Problem to work on: Where an entry contains an image, leave the image out; restate everything else exactly.
########################################
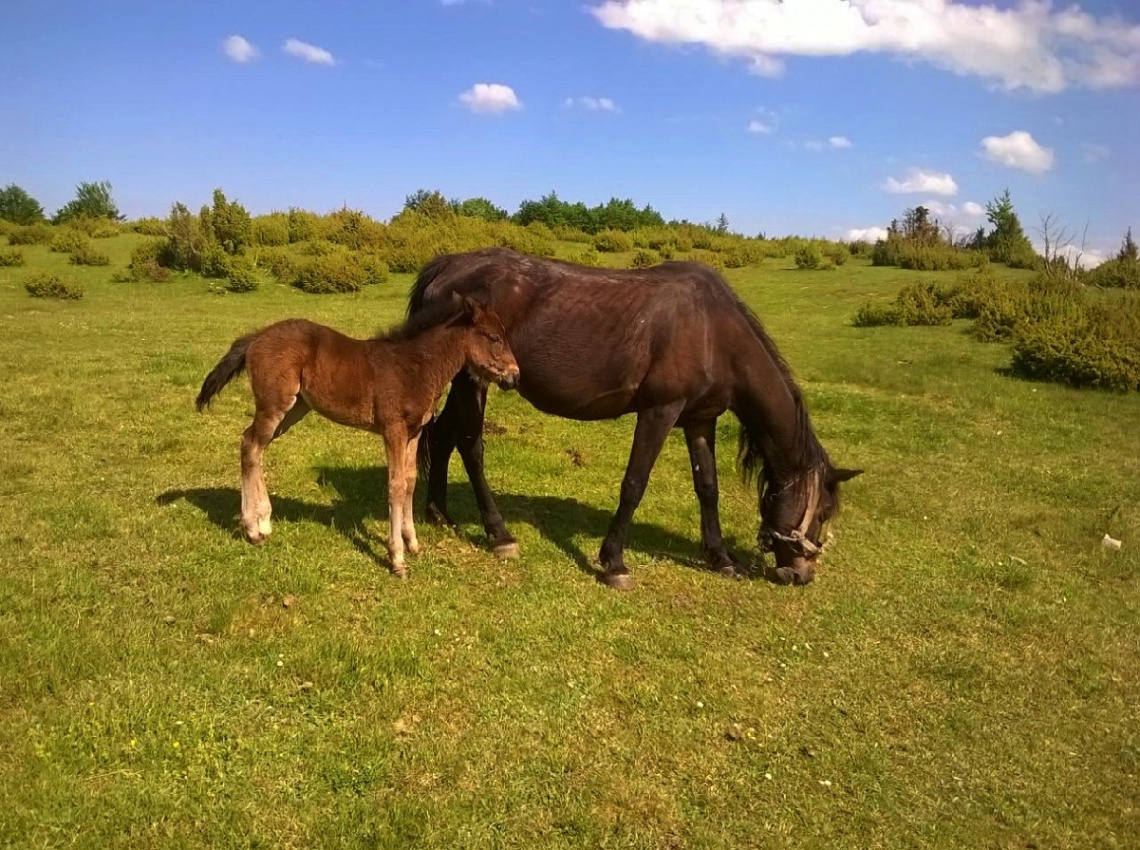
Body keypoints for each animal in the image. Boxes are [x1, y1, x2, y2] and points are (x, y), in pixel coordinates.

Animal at [194, 296, 517, 576]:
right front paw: (396, 558)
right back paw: (251, 528)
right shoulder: (393, 430)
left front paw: (412, 543)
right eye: (494, 338)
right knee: (250, 445)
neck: (415, 366)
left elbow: (411, 481)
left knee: (254, 446)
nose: (515, 376)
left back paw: (263, 523)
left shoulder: (414, 432)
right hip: (275, 404)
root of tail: (256, 337)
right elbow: (396, 485)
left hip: (293, 409)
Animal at [405, 248, 857, 587]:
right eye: (822, 513)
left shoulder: (700, 419)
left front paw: (721, 558)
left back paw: (438, 513)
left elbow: (708, 488)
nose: (801, 574)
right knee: (470, 445)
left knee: (441, 436)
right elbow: (634, 484)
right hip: (473, 381)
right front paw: (614, 563)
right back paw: (499, 534)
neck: (713, 330)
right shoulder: (660, 412)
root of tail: (448, 266)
########################################
Your response:
Body keypoints for each animal in the image. Boxes are [x1, y1, x2, y2] and points are (x, y), in pixel coordinates.

Animal at [194, 296, 517, 576]:
right front paw: (396, 558)
right back paw: (251, 528)
right shoulder: (393, 430)
left front paw: (412, 543)
right eye: (494, 338)
right knee: (250, 445)
neck: (415, 366)
left elbow: (411, 481)
left knee: (254, 446)
nose: (515, 376)
left back paw: (263, 523)
left shoulder: (414, 432)
right hip: (275, 404)
root of tail: (256, 337)
right elbow: (396, 485)
left hip: (293, 409)
Animal at [405, 248, 857, 587]:
right eye: (822, 513)
left shoulder: (700, 419)
left front paw: (721, 558)
left back paw: (438, 513)
left elbow: (708, 488)
nose: (801, 574)
right knee: (470, 445)
left knee: (441, 436)
right elbow: (634, 484)
right hip: (473, 381)
right front paw: (614, 563)
right back paw: (499, 534)
neck: (713, 330)
right shoulder: (660, 412)
root of tail: (448, 266)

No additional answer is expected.